Campaign 2008: The Stumper Stickers

I always like the amount of thought behind something as simple as a bumper sticker. Nothing like a deep intellectual dialogue about bumper sticker fonts 6 months before an election.


A design expert critiques the brand messaging of the 2008 front runners.
Newsweek
July 23, 2007 issue - Election season is taking over the front page, the evening news, and—sticker by sticker—the nation's bumpers. Like any ad, the logos of the '08 contenders are designed to sell a brand and subliminally play up a candidate's winning image. PERISCOPE sat with Michael Bierut, a partner at design firm Pentagram, to parse the good, the bad and the sans serifs:



Hillary Clinton
"The deliberate branding decision here is to go by first name only," Bierut says, "to make her approachable and friendly, and to disassociate herself from the Clinton dynasty." The serif typeface (the kind with "tails" on each letter) conveys openness. "All the Democrats have swooshy elements, a curve somewhere designed to signify a suppleness and willingness to listen."




Barack Obama
"Obama is blessed with a name that looks good in type," Bierut says. "Obama's font is quite elegant and almost literary." While Clinton's flag is just a literal flag, this symbolic one "encompasses both the 'O' and a rising sun, signifying the hope of a new day—though a setting sun looks the same.
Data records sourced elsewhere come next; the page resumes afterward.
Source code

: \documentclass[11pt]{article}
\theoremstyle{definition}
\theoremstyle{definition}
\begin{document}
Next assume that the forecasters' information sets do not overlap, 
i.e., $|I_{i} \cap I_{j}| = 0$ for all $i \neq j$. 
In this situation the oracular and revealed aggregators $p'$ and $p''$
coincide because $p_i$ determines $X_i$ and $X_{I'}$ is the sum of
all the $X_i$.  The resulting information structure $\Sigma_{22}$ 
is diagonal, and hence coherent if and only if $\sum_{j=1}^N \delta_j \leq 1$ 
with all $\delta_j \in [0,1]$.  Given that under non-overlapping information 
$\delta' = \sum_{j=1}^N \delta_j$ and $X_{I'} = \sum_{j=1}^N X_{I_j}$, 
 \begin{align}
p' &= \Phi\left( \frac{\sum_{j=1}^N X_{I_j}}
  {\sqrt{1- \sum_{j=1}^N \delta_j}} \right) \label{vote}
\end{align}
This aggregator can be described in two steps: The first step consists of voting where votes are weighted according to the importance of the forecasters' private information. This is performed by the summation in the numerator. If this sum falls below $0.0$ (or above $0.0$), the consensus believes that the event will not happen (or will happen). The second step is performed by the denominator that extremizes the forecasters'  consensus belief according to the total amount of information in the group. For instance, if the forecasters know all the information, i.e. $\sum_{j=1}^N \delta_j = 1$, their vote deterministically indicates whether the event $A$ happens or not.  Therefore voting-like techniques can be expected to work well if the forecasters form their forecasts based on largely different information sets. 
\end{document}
Perhaps we're not supposed to consider that."



John Edwards
"Edwards uses Ventura like Giuliani, but does it the Democrat way—with airiness and asymmetry," Bierut says. "And someone thought long and hard about that decision to insert that green trail off the star. It's a kind of ham-handed gesture of symbolic environmentalism. Just that little touch of green in a campaign logo almost seems insane and daring."



Rudy Giuliani
"Rudy's logo is like a brick wall," Bierut says. "It uses an extra bold sans serif font, Ventura, and the design is squared off perfectly, nailed down from all sides like it can't move a millimeter—telling of a former prosecutor ... The tightness communicates an absolutely solid bulwark against external dangers. Rudy is clearly a product of the sophisticated New York media environment and he received very good design advice. This is the best of them all."



John McCain
"McCain has the worst logo. He's using an Optima font that many designers dislike because it's a hybrid for people who can't decide between a serif or sans serif ... It's wishy-washy, neither contemporary nor traditional." But: "This is the typeface used for the Vietnam Veterans Memorial, and with the center star straight off a military cap, it's overtly militaristic. There's no subtlety."



Mitt Romney
"Mitt is not a first name that you want to stand alone—it's an object," Bierut says. "The framing boxes are careless and half-baked. This looks like the bumper sticker of someone who's not going to win."